1330 - Epidermal growth factor receptor (EGFR) tyrosine kinase inhibitors (TKIs) erlotinib and gefitinib in the treatment of patients with brain metastases...

Date 28 September 2012
Event ESMO Congress 2012
Session Publication Only
Topics Anti-Cancer Agents & Biologic Therapy
Non-Small-Cell Lung Cancer, Metastatic
Presenter David Naskhletashvili
Authors D.R. Naskhletashvili1, V. Gorbounova2
  • 1Neurooncology Dept., Russian N.N. Blokhin Cancer Research Center, 115478 - Moscow/RU
  • 2Dept. Of Chemotherapy, N.N.Blokhin Russian Cancer Research Center of RAMN, 115478 - Moscow/RU



About 30–40% of all patients (pts) with NSCLC develop BM, leading to a poor prognosis and a median survival of <6 months after whole brain radiotherapy. The role of systemic chemotherapy in the management of BM is controversial. This study was designed to evaluate EGFR TKIs erlotinib and gefitinib in NSCLC pts with BM.

Patients and methods

Eligible pts had confirmed NSCLC and BM (≥1 lesion of ≥10mm diameter) aged >18 years with ECOG performanse status (PS) of 0–2. 15 pts received gefitinib (250mg/day) and 6 pts received erlotinib (150 mg/day) until radiologically-verified progressive disease. The primary endpoints were objective response rate (ORR) - complete and partial response in the brain and progressive-free survival (PFS) depending on presence of EGFR mutations. Secondary endpoint was the median of survival (MoS). From June 2007 to April 2012, 21 pts were enrolled in this study. Demographics were: median age: 54 years (range 46–80 years); male/female: 7/14; PS 1/2: 17/4; previously treated/untreated: 13/8; adenocarcinoma/squamous cancer: 19/2; number of BM ≤3/ > 3 14/7; non-smoker/smoker: 13/8, with EGFR mutations/without EGFR mutations – 12/9.

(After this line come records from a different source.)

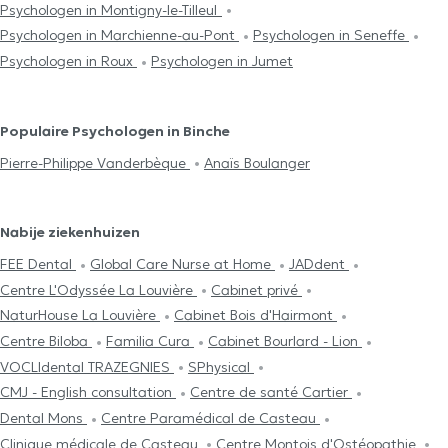
Psychologen in Montigny-le-Tilleul
Psychologen in Marchienne-au-Pont
Psychologen in Seneffe
Psychologen in Roux
Psychologen in Jumet
Populaire Psychologen in Binche
Pierre-Philippe Vanderbèque
Anaïs Boulanger
Nabije ziekenhuizen
FEE Dental
Global Care Nurse at Home
JADdent
Centre L'Odyssée La Louvière
Cabinet privé
NaturHouse La Louvière
Cabinet Bois d'Hairmont
Centre Biloba
Familia Cura
Cabinet Bourlard - Lion
VOCLIdental TRAZEGNIES
SPhysical
CMJ - English consultation
Centre de santé Cartier
Dental Mons
Centre Paramédical de Casteau
Clinique médicale de Casteau
Centre Μontois d'Ostéopathie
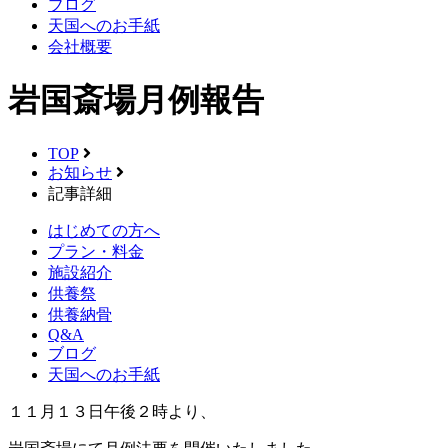
ブログ
天国へのお手紙
会社概要
岩国斎場月例報告
TOP
お知らせ
記事詳細
はじめての方へ
プラン・料金
施設紹介
供養祭
供養納骨
Q&A
ブログ
天国へのお手紙
１１月１３日午後２時より、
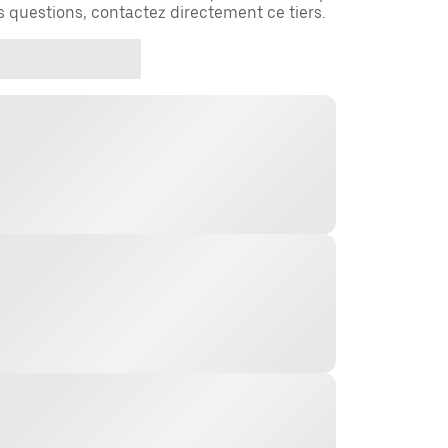
es questions, contactez directement ce tiers.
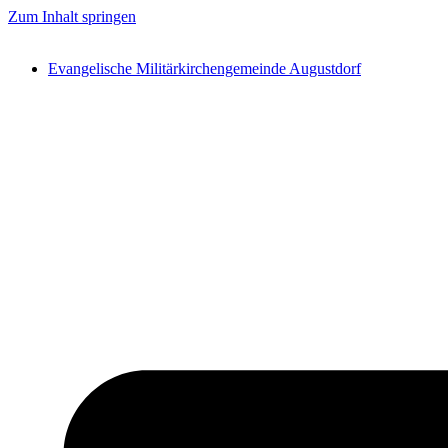
Zum Inhalt springen
Evangelische Militärkirchengemeinde Augustdorf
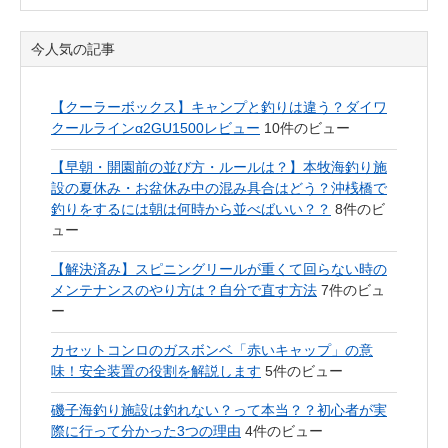
今人気の記事
【クーラーボックス】キャンプと釣りは違う？ダイワ
クールラインα2GU1500レビュー
10件のビュー
【早朝・開園前の並び方・ルールは？】本牧海釣り施
設の夏休み・お盆休み中の混み具合はどう？沖桟橋で
釣りをするには朝は何時から並べばいい？？
8件のビ
ュー
【解決済み】スピニングリールが重くて回らない時の
メンテナンスのやり方は？自分で直す方法
7件のビュ
ー
カセットコンロのガスボンベ「赤いキャップ」の意
味！安全装置の役割を解説します
5件のビュー
磯子海釣り施設は釣れない？って本当？？初心者が実
際に行って分かった3つの理由
4件のビュー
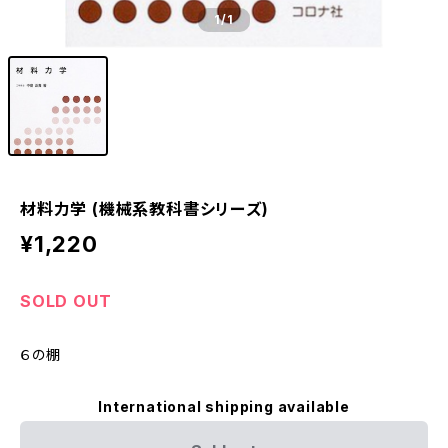
1
/1
材料力学 (機械系教科書シリーズ)
¥1,220
SOLD OUT
６の棚
International shipping available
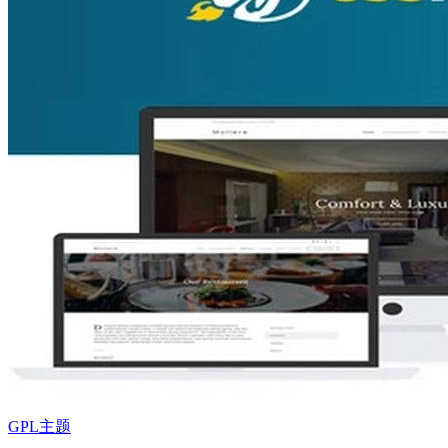
GPL主题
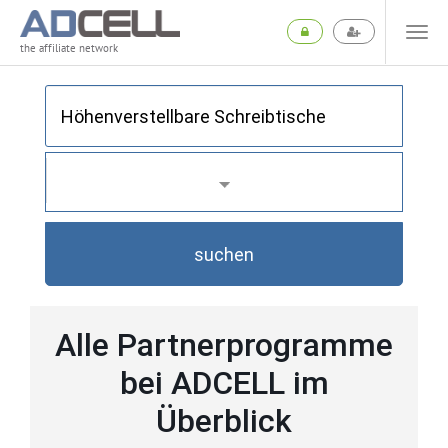
the affiliate network
suchen
Alle Partnerprogramme
bei ADCELL im
Überblick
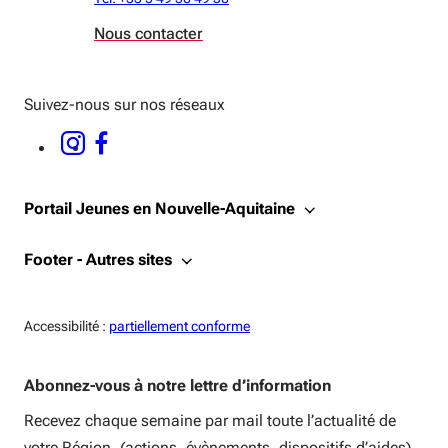
Nous contacter
Suivez-nous sur nos réseaux
INSTAGRAM - OUVERTURE DANS UNE NOUVELLE FENÊTRE
FACEBOOK - OUVERTURE DANS UNE NOUVELLE FENÊTRE
Portail Jeunes en Nouvelle-Aquitaine
Footer - Autres sites
Accessiblité:
Accessibilité :
partiellement conforme
Abonnez-vous à notre lettre d’information
Recevez chaque semaine par mail toute l’actualité de
votre Région, (actions, évènements, dispositifs d’aides).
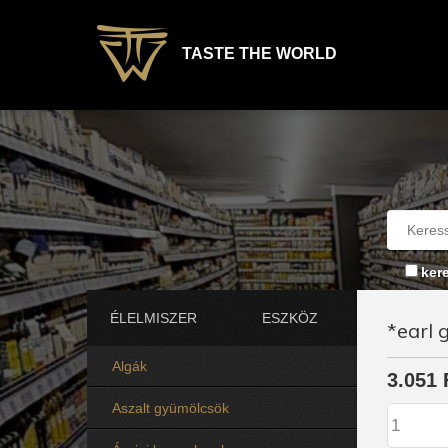
TASTE THE WORLD
ker
ÉLELMISZER
ESZKÖZ
*earl 
Algák
3.051 
Aszalt gyümölcsök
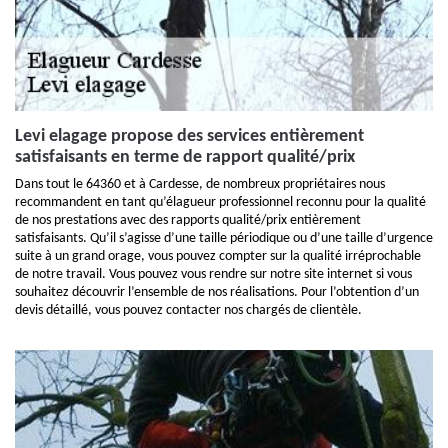
Levi elagage propose des services entièrement
satisfaisants en terme de rapport qualité/prix
Dans tout le 64360 et à Cardesse, de nombreux propriétaires nous
recommandent en tant qu’élagueur professionnel reconnu pour la qualité
de nos prestations avec des rapports qualité/prix entièrement
satisfaisants. Qu’il s’agisse d’une taille périodique ou d’une taille d’urgence
suite à un grand orage, vous pouvez compter sur la qualité irréprochable
de notre travail. Vous pouvez vous rendre sur notre site internet si vous
souhaitez découvrir l’ensemble de nos réalisations. Pour l’obtention d’un
devis détaillé, vous pouvez contacter nos chargés de clientèle.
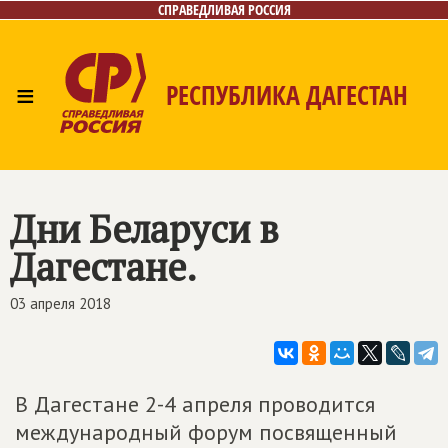
СПРАВЕДЛИВАЯ РОССИЯ
≡
РЕСПУБЛИКА ДАГЕСТАН
Главная
Новости
Лица
Фото/Видео
Газета
Контакты
Дни Беларуси в
Дагестане.
03 апреля 2018
В Дагестане 2-4 апреля проводится
международный форум посвященный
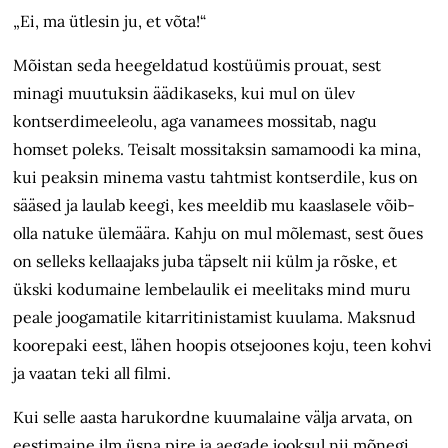
„Ei, ma ütlesin ju, et võta!“
Mõistan seda heegeldatud kostüümis prouat, sest
minagi muutuksin äädikaseks, kui mul on ülev
kontserdimeeleolu, aga vanamees mossitab, nagu
homset poleks. Teisalt mossitaksin samamoodi ka mina,
kui peaksin minema vastu tahtmist kontserdile, kus on
sääsed ja laulab keegi, kes meeldib mu kaaslasele võib-
olla natuke ülemäära. Kahju on mul mõlemast, sest õues
on selleks kellaajaks juba täpselt nii külm ja rõske, et
ükski kodumaine lembelaulik ei meelitaks mind muru
peale joogamatile kitarri­tinistamist kuulama. Maksnud
koorepaki eest, lähen hoopis otsejoones koju, teen kohvi
ja vaatan teki all filmi.
Kui selle aasta harukordne kuumalaine välja arvata, on
eestimaine ilm üsna pire ja aegade jooksul nii mõnegi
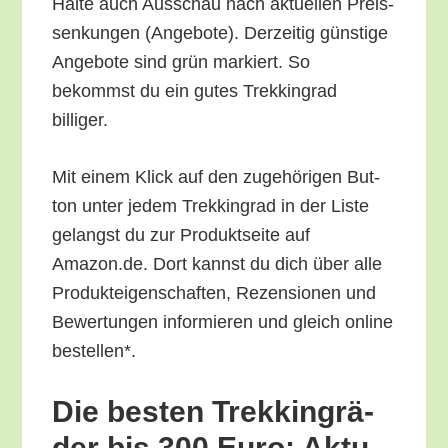
Hal­te auch Aus­schau nach aktu­el­len Preis­
sen­kun­gen (Ange­bo­te). Der­zei­tig güns­ti­ge
Ange­bo­te sind grün mar­kiert. So
bekommst du ein gutes Trek­king­rad
billiger.
Mit einem Klick auf den zuge­hö­ri­gen But­
ton unter jedem Trek­king­rad in der Lis­te
gelangst du zur Pro­dukt­sei­te auf
Amazon.de. Dort kannst du dich über alle
Pro­duk­tei­gen­schaf­ten, Rezen­sio­nen und
Bewer­tun­gen infor­mie­ren und gleich online
bestellen*.
Die bes­ten Trek­king­rä­
der bis 300 Euro: Aktu­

Median PFS was 7 months overall, ORR was 75% (9/12, 8 partial responses, 1 complete response) and the MoS was not reached in patients with EGFR mutations. Median PFS was 2 months overall, no objective responses and the MoS was 4 months in patients without EGFR mutations. Differences are statistically significent in ORR and PFS (p < 0.05).


EGFR TKIs showed high effectiveness and good disease control in patients with brain metastases from NSCLC with EGFR mutations.


All authors have declared no conflicts of interest.